Please give all of the data again, character for character, and drop the pictures.

--------------------------------------------------

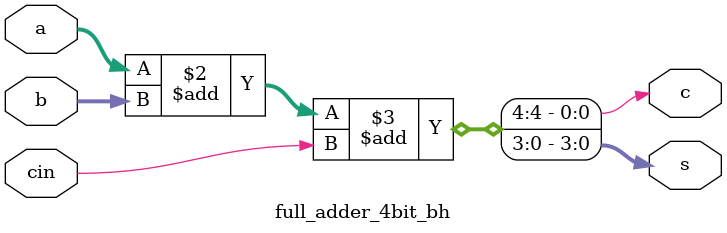
<source format=v>
module full_adder_4bit_bh(s,c,a,b,cin);
input [3:0]a, b;
input cin;
output reg [3:0]s;
output reg c;

always@(*)
{c,s} = a + b + cin;//concatenation 5 bit addition operation if carry is there it will store in cin and sum in s//
    
endmodule

</source>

--------------------------------------------------

Solution to this exercise -
<source format=v>
module full_adder_4bit_bh(s,c,a,b,cin);
input [3:0]a, b;
input cin;
output reg [3:0]s;
output reg c;

always@(*)
{c,s} = a + b + cin;//concatenation 5 bit addition operation if carry is there it will store in cin and sum in s//
    
endmodule

</source>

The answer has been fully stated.